The Golden Ducky Award
Senator Proxmire awards the Golden Fleece, James Randi awards the Pigasus, and the Annals of Improbable Research award the Ig Nobel prize. I propose another award for outstanding silliness in medicine. We could call it Outstandingly Silly Health Information and Treatments, but the acronym might be offensive. We could call it DUQ – Dumbest Unbelievable Quackery. But let’s be more subtle and call it the Golden Ducky – that brings to mind a childish yellow rubber ducky in the bathtub as well as the sound that a duck makes. Of course the award itself will be imaginary, just like the ideas it commemorates.
No-Touch Chiropractic
I just read that a group of ducks can be called a “flush.” That seems appropriate. A whole flush of Golden Duckies go to Seattle chiropractor Johanna Hoeller, to her patients, and to the Washington State Chiropractic Quality Assurance Commission. Hoeller has invented no-touch chiropractic. She can be seen in action on a video on her website at http://www.psbl.com/hoeller/index.htm. She grasps her wrist with her other hand and produces snap-crackle-pop Rice Krispie sounds in her own wrist, holding it about an inch away from the patient’s skin surface. When the popping stops, the patient’s neck is supposedly realigned. I guess she has to keep not touching to maintain the alignment, because one patient said she’s been treating him for 7 years. The best part: she doesn’t even know what she’s doing! After watching herself not touching the patient on video, she acts amazed and comments, “My whole thing is that I’m touching.”

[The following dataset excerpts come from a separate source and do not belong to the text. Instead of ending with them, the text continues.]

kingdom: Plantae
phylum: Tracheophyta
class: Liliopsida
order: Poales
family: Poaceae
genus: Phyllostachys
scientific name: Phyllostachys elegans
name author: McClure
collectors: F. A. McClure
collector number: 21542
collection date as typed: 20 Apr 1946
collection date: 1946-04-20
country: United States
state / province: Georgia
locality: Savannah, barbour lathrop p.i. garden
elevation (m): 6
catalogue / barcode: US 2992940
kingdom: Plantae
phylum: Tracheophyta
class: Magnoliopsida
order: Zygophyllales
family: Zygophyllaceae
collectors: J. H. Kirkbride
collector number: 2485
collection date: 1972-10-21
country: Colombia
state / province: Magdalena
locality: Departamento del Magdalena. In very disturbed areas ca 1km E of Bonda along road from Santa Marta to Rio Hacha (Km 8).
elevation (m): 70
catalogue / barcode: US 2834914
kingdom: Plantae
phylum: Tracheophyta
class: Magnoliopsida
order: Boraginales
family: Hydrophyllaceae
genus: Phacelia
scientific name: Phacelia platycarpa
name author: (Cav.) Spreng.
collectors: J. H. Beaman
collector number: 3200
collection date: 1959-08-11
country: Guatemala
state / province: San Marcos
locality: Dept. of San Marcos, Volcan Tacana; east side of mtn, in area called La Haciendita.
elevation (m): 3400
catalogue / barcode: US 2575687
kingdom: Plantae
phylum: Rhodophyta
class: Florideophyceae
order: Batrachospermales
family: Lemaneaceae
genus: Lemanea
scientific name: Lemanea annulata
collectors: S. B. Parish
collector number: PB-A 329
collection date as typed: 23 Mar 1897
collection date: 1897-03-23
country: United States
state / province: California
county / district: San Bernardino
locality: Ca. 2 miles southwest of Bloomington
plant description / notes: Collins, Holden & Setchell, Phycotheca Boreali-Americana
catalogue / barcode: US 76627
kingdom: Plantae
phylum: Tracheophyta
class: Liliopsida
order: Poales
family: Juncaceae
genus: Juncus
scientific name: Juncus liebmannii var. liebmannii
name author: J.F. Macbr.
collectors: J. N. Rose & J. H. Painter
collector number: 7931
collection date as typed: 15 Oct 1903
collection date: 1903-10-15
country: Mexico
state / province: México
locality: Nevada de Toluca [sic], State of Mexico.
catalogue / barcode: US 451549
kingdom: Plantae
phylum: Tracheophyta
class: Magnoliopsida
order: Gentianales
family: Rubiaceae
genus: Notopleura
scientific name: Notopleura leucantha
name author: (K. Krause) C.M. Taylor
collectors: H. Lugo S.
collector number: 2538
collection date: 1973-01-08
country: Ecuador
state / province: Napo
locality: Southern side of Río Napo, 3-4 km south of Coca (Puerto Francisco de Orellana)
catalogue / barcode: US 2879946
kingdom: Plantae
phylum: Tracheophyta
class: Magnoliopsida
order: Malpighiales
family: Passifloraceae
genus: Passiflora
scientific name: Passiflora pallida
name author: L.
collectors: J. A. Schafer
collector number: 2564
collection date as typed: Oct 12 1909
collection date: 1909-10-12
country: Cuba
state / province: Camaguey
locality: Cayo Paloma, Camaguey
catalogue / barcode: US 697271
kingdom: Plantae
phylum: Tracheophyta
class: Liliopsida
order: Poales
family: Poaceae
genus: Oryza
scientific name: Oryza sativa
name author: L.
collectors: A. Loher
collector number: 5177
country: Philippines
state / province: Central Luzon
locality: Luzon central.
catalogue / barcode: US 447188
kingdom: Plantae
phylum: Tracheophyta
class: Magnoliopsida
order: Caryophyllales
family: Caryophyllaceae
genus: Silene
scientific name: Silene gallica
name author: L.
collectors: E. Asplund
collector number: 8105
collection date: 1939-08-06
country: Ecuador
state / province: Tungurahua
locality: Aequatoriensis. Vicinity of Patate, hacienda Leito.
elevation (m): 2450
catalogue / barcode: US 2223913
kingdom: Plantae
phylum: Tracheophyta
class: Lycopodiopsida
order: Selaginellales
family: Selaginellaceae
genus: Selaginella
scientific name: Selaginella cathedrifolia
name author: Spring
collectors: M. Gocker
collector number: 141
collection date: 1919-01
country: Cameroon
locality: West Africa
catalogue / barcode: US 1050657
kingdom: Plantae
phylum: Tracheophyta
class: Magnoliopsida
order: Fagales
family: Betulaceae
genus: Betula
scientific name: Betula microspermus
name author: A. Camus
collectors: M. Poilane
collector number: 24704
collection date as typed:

What’s wrong with this? Everything. In the first place, the whole idea of chiropractic (as opposed to the spinal manipulation therapy used by evidence-based practitioners) is based on a mythical “subluxation.” In the second place, she claims to be using the N.U.C.C.A. method, a “hole-in-one” technique in which the top neck vertebra is adjusted and that supposedly makes all the rest of the spinal vertebrae fall into line like good little soldiers – an idea which even most chiropractors reject. And she takes unnecessary x-rays. And she is either deliberately lying or she can’t distinguish reality from imagination.
I reported her to the Chiropractic QA Commission for (1) pretending to do a procedure, (2) billing patients for a procedure she has not done, and (3) being frankly delusional. They watched the video, decided she really touched the patient and was only pretending not to on the video, and dismissed my complaint on the basis of a short telephone conversation with each other. They said what she is doing is legal. I wrote the State Secretary of Health and asked if I could legally pretend to take out someone’s appendix or an imaginary tumor and charge them for it. If so, I can foresee a lucrative career ahead of me. I convinced them to reopen the case, but I won’t hold my breath. I don’t think they care what chiropractors do as long as they don’t get caught defrauding insurance companies or having sex with their patients. It’s up to us emptors to caveat.